Published: August 14 2009 18:14 | Last updated: August 14 2009 18:14

UK shares have just broken through the top of a wide trading range after drifting sideways for 10 months. This breakout could be quite important for UK investors. History shows that breakouts following lengthy sideways drifts usually trigger strong continuation rallies. In other words, prospects for the rest of the year are potentially very positive.

Unfortunately, false breakouts occasionally happen as well. A good example occurred in early March when the banking panic temporarily drove shares down through the bottom of the range. We do not yet know if the current breakout will have any staying power so it is worth monitoring this trend very closely.  

Should shares hold above the breakout point, I believe that investor psychology could significantly change. Current investors will be less inclined to flee from their positions during periods of stock market weakness. Sidelined money, on the other hand, will be more prone to treat dips as buying opportunities.

Although it is too early to make a final call on this breakout, my short-term view on stock market prospects for the rest of August is a positive one.

History shows that the second half of August is remarkably good to investors in bull market years. There were just five declines in the last few decades between August 17 and September 3. All but one occurred in a bear market. The trend is quite similar among large and small companies alike. In contrast, declines in bull markets are rare.

My own view is that a bull market is underway. If I am right, history signals that prospects for the next few weeks look good.

As far as my own trading is concerned, I continue to see signs that investors are snapping up shares in companies that are delivering weak first-half earnings. The market seems willing to ignore profit problems if it views them as short-term in nature.

Alumasc is a good example of the kind of company that I have in mind. It has excellent long-term potential but recent earnings reports disappointed investors.
As a result, its shares did not participate in the bull market that began in March.

Daily trading volume for Alumasc has been very low. Combined volume on the London Stock Exchange and Plus Markets averaged fewer than 4,000 shares per day in June and July.

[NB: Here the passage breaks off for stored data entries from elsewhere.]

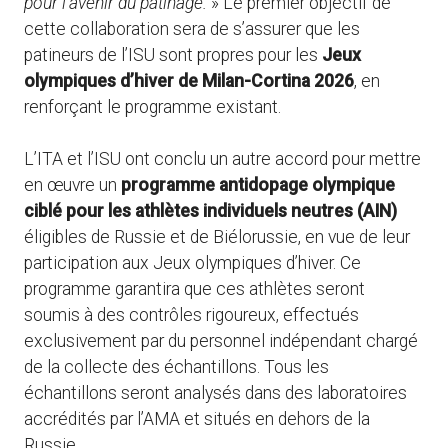
pour l’avenir du patinage.
» Le premier objectif de
cette collaboration sera de s’assurer que les
patineurs de l’ISU sont propres pour les
Jeux
olympiques d’hiver de Milan-Cortina 2026
, en
renforçant le programme existant.
L’ITA et l’ISU ont conclu un autre accord pour mettre
en œuvre un
programme antidopage olympique
ciblé pour les athlètes individuels neutres (AIN)
éligibles de Russie et de Biélorussie, en vue de leur
participation aux Jeux olympiques d’hiver. Ce
programme garantira que ces athlètes seront
soumis à des contrôles rigoureux, effectués
exclusivement par du personnel indépendant chargé
de la collecte des échantillons. Tous les
échantillons seront analysés dans des laboratoires
accrédités par l’AMA et situés en dehors de la
Russie.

But the trend just started to change. Average trading volume in August suddenly rose to around 20,000 per day, just as the low-volume holiday trading season arrived. This sudden increase in trading volume encouraged me to open a position.

Alumasc was originally a low-margined engineering company that produced commodity products. It converted itself into a high-margin producer in recent years via a string of acquisitions including Levolux (solar shading) and Blackdown (green roofing) – both growth areas.

The company is organised into two divisions. Building products offers premium-priced goods that emphasise sustainable energy. Revenues grew in the first half of the year in spite of tough economic conditions.

Engineering products, by contrast, is being hurt by difficult trading conditions in two important markets: automotive and canning. But investors forget that this division now accounts for less than 30 per cent of corporate revenue. Also, the company recently
made two announcements worth noting. It took £6m in costs out of the division at a one-off charge of just £800,000 and the level of recent customer inquiries
is higher than in many years.

On balance, I think the profit problems in this division are being resolved. A dividend yield of more than 10 per cent will probably help to support the share price, even if progress is slow.

My price chart shows that several powerful bounces have recently occurred when shares came in contact with the support line. Prices currently sit very close to support. The situation is now ripe for a healthy bounce. Recent increases in daily volume suggest that other investors have similar thoughts.